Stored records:
— BEGIN —

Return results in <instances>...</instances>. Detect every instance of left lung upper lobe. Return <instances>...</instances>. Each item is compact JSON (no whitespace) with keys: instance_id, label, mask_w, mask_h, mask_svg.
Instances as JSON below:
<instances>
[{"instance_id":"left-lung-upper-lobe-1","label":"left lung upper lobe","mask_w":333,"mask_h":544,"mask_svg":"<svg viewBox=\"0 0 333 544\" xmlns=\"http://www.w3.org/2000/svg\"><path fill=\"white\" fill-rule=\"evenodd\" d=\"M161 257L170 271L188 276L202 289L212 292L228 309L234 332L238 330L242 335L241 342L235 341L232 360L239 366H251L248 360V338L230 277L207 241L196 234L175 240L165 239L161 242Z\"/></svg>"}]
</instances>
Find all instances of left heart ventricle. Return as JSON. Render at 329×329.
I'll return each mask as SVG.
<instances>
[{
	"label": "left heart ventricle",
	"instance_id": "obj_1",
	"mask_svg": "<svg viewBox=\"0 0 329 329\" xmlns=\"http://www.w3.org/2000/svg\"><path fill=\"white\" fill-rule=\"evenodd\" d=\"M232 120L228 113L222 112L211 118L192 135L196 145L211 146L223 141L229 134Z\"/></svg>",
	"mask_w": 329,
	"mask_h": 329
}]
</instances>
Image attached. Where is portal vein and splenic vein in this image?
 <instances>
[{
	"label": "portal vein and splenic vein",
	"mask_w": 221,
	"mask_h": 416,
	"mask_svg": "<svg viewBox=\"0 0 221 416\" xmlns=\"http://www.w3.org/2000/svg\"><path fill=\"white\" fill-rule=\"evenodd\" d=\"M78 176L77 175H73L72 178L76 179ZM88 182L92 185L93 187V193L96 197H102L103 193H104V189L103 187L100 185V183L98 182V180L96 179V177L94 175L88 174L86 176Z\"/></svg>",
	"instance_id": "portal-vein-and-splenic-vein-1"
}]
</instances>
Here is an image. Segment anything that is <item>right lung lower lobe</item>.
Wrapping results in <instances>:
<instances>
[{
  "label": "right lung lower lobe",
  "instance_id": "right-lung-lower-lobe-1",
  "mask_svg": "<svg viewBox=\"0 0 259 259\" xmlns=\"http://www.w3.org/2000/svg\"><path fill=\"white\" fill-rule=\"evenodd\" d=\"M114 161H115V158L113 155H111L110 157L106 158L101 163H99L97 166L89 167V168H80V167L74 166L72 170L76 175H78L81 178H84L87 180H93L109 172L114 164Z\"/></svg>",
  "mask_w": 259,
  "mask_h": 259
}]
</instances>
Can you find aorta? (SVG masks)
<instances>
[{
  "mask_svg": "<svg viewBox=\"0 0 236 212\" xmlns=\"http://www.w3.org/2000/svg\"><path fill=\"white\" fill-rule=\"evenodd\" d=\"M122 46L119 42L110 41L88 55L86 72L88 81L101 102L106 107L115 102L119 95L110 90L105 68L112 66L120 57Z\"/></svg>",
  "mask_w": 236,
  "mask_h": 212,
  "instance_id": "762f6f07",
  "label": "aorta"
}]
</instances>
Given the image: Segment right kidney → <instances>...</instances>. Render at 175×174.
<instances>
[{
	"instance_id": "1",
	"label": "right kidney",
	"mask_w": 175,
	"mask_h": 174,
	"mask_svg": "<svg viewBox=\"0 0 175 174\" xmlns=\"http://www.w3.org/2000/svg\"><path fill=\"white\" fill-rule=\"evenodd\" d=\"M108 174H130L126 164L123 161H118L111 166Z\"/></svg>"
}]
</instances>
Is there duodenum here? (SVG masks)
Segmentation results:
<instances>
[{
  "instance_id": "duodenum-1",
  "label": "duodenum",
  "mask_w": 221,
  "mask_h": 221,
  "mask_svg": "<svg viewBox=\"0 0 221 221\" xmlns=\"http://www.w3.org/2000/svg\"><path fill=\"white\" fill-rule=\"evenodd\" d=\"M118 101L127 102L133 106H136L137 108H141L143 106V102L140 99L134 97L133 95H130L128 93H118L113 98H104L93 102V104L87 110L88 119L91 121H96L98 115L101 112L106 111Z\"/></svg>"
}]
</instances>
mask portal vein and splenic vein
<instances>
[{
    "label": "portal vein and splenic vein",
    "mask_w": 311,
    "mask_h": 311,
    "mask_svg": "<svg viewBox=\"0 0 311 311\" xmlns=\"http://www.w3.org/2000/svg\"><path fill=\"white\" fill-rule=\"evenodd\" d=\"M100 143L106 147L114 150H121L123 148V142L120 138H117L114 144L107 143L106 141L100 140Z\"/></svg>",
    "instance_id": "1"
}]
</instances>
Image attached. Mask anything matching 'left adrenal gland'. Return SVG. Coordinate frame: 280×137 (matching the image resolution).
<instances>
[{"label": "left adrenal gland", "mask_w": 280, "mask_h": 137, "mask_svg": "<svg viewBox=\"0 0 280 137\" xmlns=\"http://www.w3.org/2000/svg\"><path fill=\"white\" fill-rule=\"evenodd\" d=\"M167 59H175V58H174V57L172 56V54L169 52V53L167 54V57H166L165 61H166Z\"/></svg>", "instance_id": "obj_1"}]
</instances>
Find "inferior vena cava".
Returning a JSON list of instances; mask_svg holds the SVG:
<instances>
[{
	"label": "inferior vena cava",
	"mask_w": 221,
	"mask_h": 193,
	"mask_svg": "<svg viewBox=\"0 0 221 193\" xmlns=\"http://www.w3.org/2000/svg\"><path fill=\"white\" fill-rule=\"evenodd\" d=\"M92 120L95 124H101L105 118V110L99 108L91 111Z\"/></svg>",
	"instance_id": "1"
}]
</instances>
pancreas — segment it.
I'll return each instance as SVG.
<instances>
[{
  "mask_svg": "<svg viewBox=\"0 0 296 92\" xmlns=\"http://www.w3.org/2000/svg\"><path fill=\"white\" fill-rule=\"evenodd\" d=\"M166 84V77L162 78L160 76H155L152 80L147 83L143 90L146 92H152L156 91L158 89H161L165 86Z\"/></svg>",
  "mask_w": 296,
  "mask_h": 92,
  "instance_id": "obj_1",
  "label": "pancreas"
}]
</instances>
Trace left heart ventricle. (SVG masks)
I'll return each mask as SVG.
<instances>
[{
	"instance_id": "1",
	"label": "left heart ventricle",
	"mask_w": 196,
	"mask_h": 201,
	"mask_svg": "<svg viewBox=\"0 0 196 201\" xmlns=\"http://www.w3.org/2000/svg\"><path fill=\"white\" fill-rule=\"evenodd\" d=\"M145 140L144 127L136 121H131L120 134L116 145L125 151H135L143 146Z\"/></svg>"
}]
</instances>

— END —

TO BE DONE: Give the number of lines above that contain the string "gland", where case counts. Reply with the number alone.

REPLY: 2